◆ Work to complete
[a] Decide whether each statement below agrees with the essay on creative philosophy. Answer yes or no for each, quoting the words of the essay that settle it.
(i) The job notification email listed four jobs.
(ii) The writer intends to pick a fight with "creativity."
(iii) Amabile's definition comes from page 35 of Creativity in Context.
[b] Carry on the essay on creative philosophy from the point where it stops.

◆ Passage shown
— start —

Creative Philosophy

by Brian on 12-30-2008

I could try to call this ”philosophy” but I avoid using the word whenever possible. There are too many meanings I don’t want to associate with.

First, professional philosophers would resent it or otherwise complain that I’m not qualified, or that what I do doesn’t fit the norms and standards of their discipline. Second, thanks largely to publishers and booksellers, philosophy is sometimes taken to mean “philosophy and spirituality,” bringing all kinds of new age connotations along with it. Third, the word “philosophy” has been appropriated by the popular lexicon to refer to any explicit principles or ideals, such as a football team’s “defensive philosophy” or a company’s ”management philosophy.”

The second meaning is a nuisance but I respect the first and second. I wouldn’t dare argue that what academic philosophers do isn’t actually “philosophy” — though I’ve seen such arguments made elsewhere and I don’t exactly disagree, at least in some cases – and talking about a “management philosophy” isn’t any more wrong than talking about a “philosophy of science.” But problems start when people get used to talking about “philosophies” only as things rather than doing philosophy as an activity.

So instead of “philosophy,” when I talk about the philosophical attitude or philosophers’ way of life, I’ll call it “love of learning” (which I prefer to ”love of wisdom”) or “general creativity,” and when I talk about the practice or discipline I’ll call it “conceptual development” or “conceptual accounting.” If I’m forced to talk about ”what I am,” I’d say I’m a “creative philosopher” with a “creative philosophy.”

Now the word “creative” is even more abused and ambiguous than “philosophy.” Creation used to refer to acts of God — or more grandly to projects of God — as in “creation of the world.” Now we say children are creative when they scribble on the kitchen floor, I’m being creative when I cut holes in my jeans. When we talk about a “creative person” we usually have in mind a bohemian-type artist. And now the business community has adopted it, turning it into a massive buzzwords for recruiters and educators.

Here’s a story to demonstrate why this can be bad. Last year I posted my resume on a monster.ca and signed up to receive email notifications of jobs I might be qualified for. Most of what they sent wasn’t  really relevant, but one particular email really stood out as unsuited. It listed three jobs I might be interested in based on my profile: Senior Auditor at Nortel Networks, Cook in the Canadian Armed Forces, and Seasonal Marketing Rep (i.e. handing out fliers and doing demos in the mall) for Telus Mobility. You’d be hard-pressed to come up with three more different jobs. What could they possibly have in common? I looked at the descriptions and saw right away… “creativity” — and my profile was laced with the word as well. When it’s used for everything, it’s meaningless.

As with my treatment of “philosophy,” I’m not going to pick a fight with “creativity.” Instead I think it’s better to conceive it in a way makes the common usage more meaningful and effective.

I began to address this last October (and it has taken me this long to take it up again?@!) in an essay on creative genius. I don’t think that “creativity” ought to be reserved for geniuses and bohemians, but at the same time I think it’s necessary to distinguish different aspects of creativity, and we should also try to conceive a creative scale. I’ll start with psychologist Teresa Amabile’s “conceptual definition of creativity” (from Creativity in Context, pg. 35):

A product or response will be judged as creative to the extent that (a) it is both a novel and appropriate, useful, correct, or valuable response to the task at hand, and (b) the task is heuristic rather than algorithmic.

— end —

◆ Given information

— start —

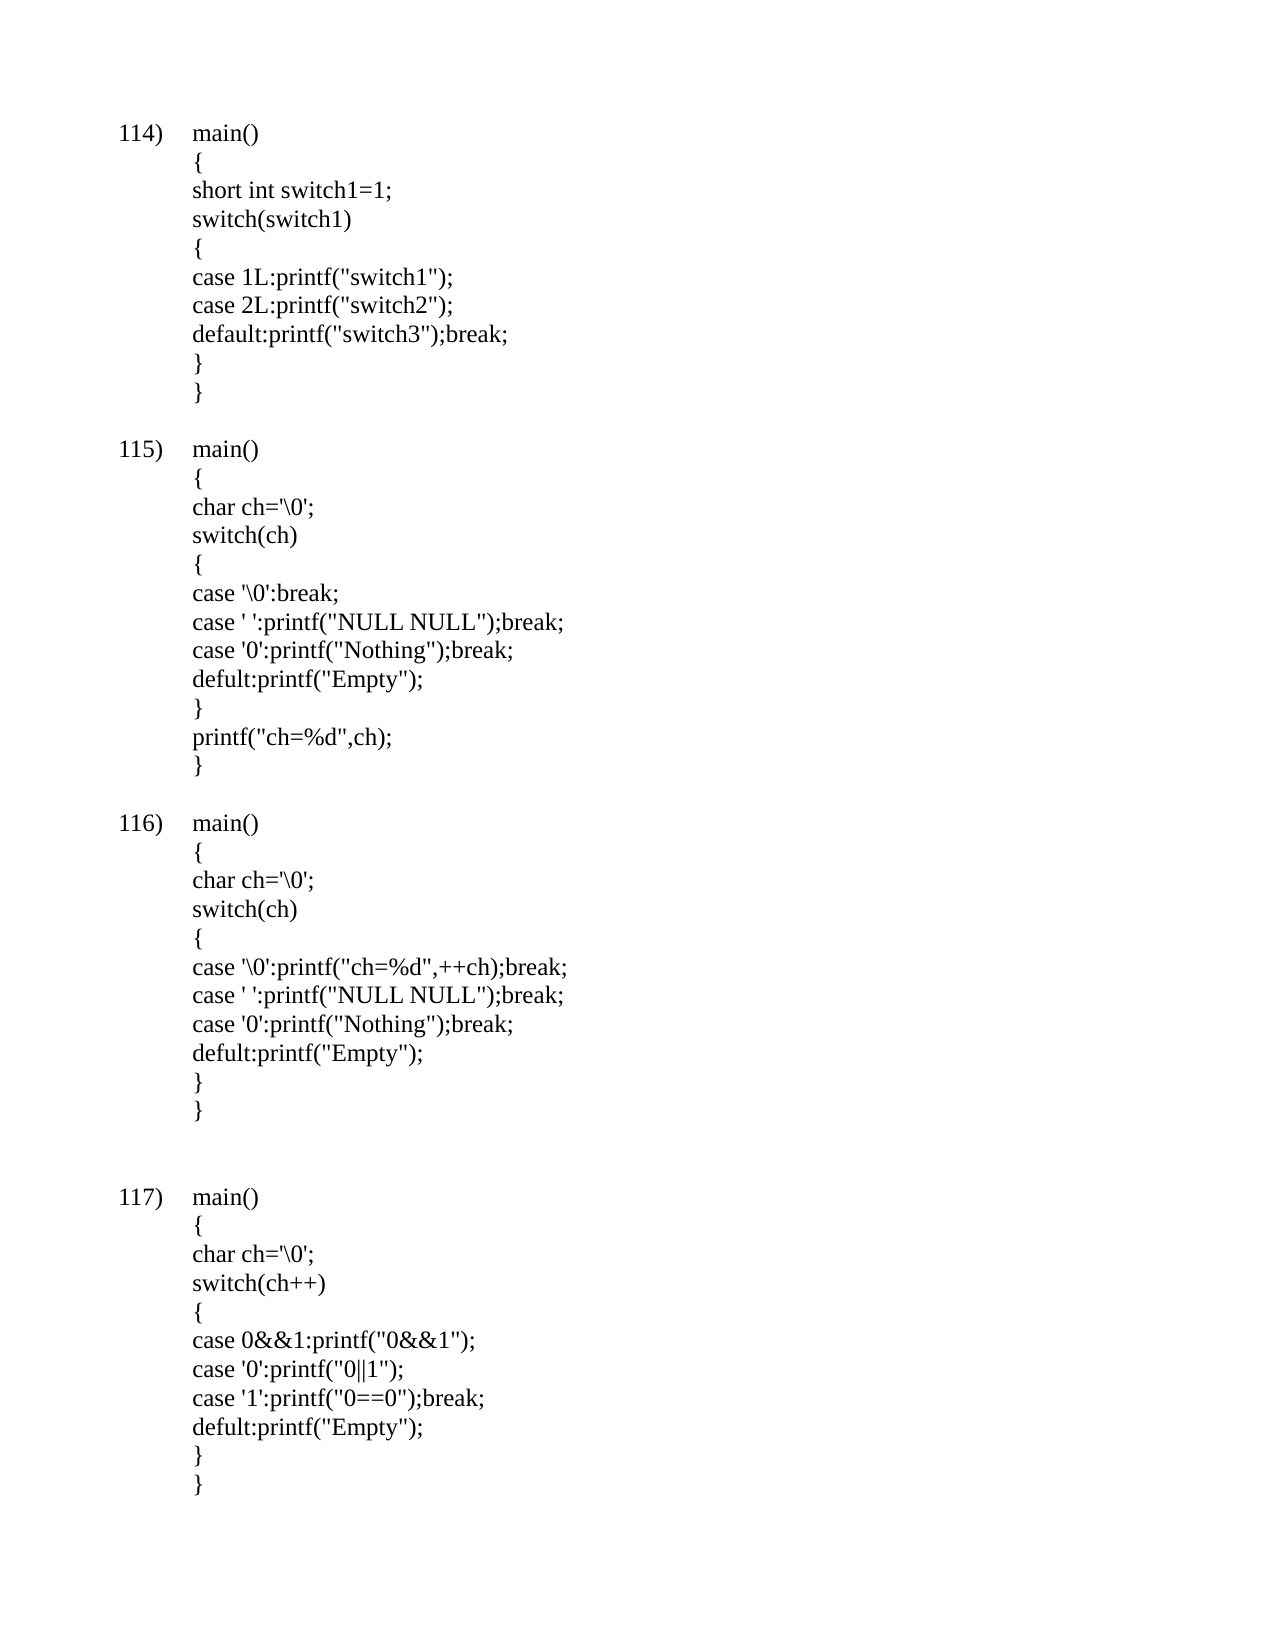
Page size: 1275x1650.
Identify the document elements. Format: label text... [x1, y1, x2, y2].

text } [118, 348, 1157, 377]
text case ' ':printf("NULL NULL");break; [118, 981, 1157, 1009]
text defult:printf("Empty"); [118, 1412, 1157, 1441]
text { [118, 463, 1157, 492]
text case 1L:printf("switch1"); [118, 262, 1157, 291]
text case 2L:printf("switch2"); [118, 291, 1157, 319]
text case ' ':printf("NULL NULL");break; [118, 607, 1157, 636]
text } [118, 1441, 1157, 1469]
text printf("ch=%d",ch); [118, 722, 1157, 751]
text switch(ch) [118, 894, 1157, 923]
text default:printf("switch3");break; [118, 319, 1157, 348]
text } [118, 1096, 1157, 1124]
text { [118, 1297, 1157, 1326]
text case '0':printf("Nothing");break; [118, 1009, 1157, 1038]
text char ch='\0'; [118, 866, 1157, 894]
text } [118, 751, 1157, 779]
text case '1':printf("0==0");break; [118, 1383, 1157, 1412]
text 115) main() [118, 434, 1157, 463]
text case '\0':break; [118, 578, 1157, 607]
text switch(ch++) [118, 1268, 1157, 1297]
text 114) main() [118, 118, 1157, 147]
text case '0':printf("0||1"); [118, 1354, 1157, 1383]
text 117) main() [118, 1182, 1157, 1211]
text switch(ch) [118, 521, 1157, 549]
text 116) main() [118, 808, 1157, 837]
text defult:printf("Empty"); [118, 1038, 1157, 1067]
text } [118, 693, 1157, 722]
text case '0':printf("Nothing");break; [118, 636, 1157, 664]
text { [118, 147, 1157, 176]
text { [118, 233, 1157, 262]
text char ch='\0'; [118, 492, 1157, 521]
text switch(switch1) [118, 204, 1157, 233]
text char ch='\0'; [118, 1239, 1157, 1268]
text defult:printf("Empty"); [118, 664, 1157, 693]
text case '\0':printf("ch=%d",++ch);break; [118, 952, 1157, 981]
text case 0&&1:printf("0&&1"); [118, 1326, 1157, 1354]
text { [118, 549, 1157, 578]
text { [118, 1211, 1157, 1239]
text } [118, 1067, 1157, 1096]
text } [118, 377, 1157, 406]
text short int switch1=1; [118, 176, 1157, 204]
text { [118, 923, 1157, 952]
text { [118, 837, 1157, 866]
text } [118, 1469, 1157, 1498]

— end —

◆ Task-by-task answers
[a]
(i) No: "It listed three jobs I might be interested in based on my profile"
(ii) No: "I’m not going to pick a fight with “creativity.”"
(iii) Yes: "from Creativity in Context, pg. 35"

[b]
“Heuristic rather than algorithmic” means that rather than following set rules and methods towards a clearly identified goal, “the path to solution is not completely straightforward.” Doing something heuristically roughly means having to take a few steps before subsequent options are even apparent, and so forth.

So yes, there are elements of this in a senior auditor’s job, as well as the job of military cook, and even doing product demos at the mall, but for the most part they are not creative, and while creativeness might add value to those jobs, it is quite possible to do them without ever doing anything creative. Having said that, those organizations work at a higher level of creativity — Nortel, the Canadian Armed Forces, and Telus are constantly innovating and progressing heuristically, the organizations are creative – so in a sense, any task or person contributing to those aggregately creative enterprises is being creative insofar as they’re integrated into the whole, even though they might not have any direct, specific, intentional, or even conscious relation aspects of the orgnaization that are actually creative.

It is in this sense that science is one of the most creative endeavours, even when the overwhelming majority of scientific work is methodical, boring, formulaic, and decidedly uncreative if we look at it without reference to eventual and inderect creative results. By extension, the aggregate of life is creative in the sense that it constantly evolves and grows heuristically: life is constantly creating itself, and all of our actions and decisions affect this even when they are not specifically creative in themselves. This is how I reconcile the original sense of “God’s Creation” with the more mundane notion of common creativity.

So if everything is creative in a sense, what’s the point of actually calling something ”creative”? Where “creative” is used to qualify or differentiate a specific class, it should refer to the higher reaches of the creative scale that involves greater openness, randomness, complexity, and ambiguity.

Creative philosophy is a mode of philosophy with the focus on the future — moving towards new discoveries and creations, generating accidents and opportunities to adapt on the fly rather than primarily adhering to prior methods and principles. It’s all about heuristically moving forward, generating and managing limitless novelty.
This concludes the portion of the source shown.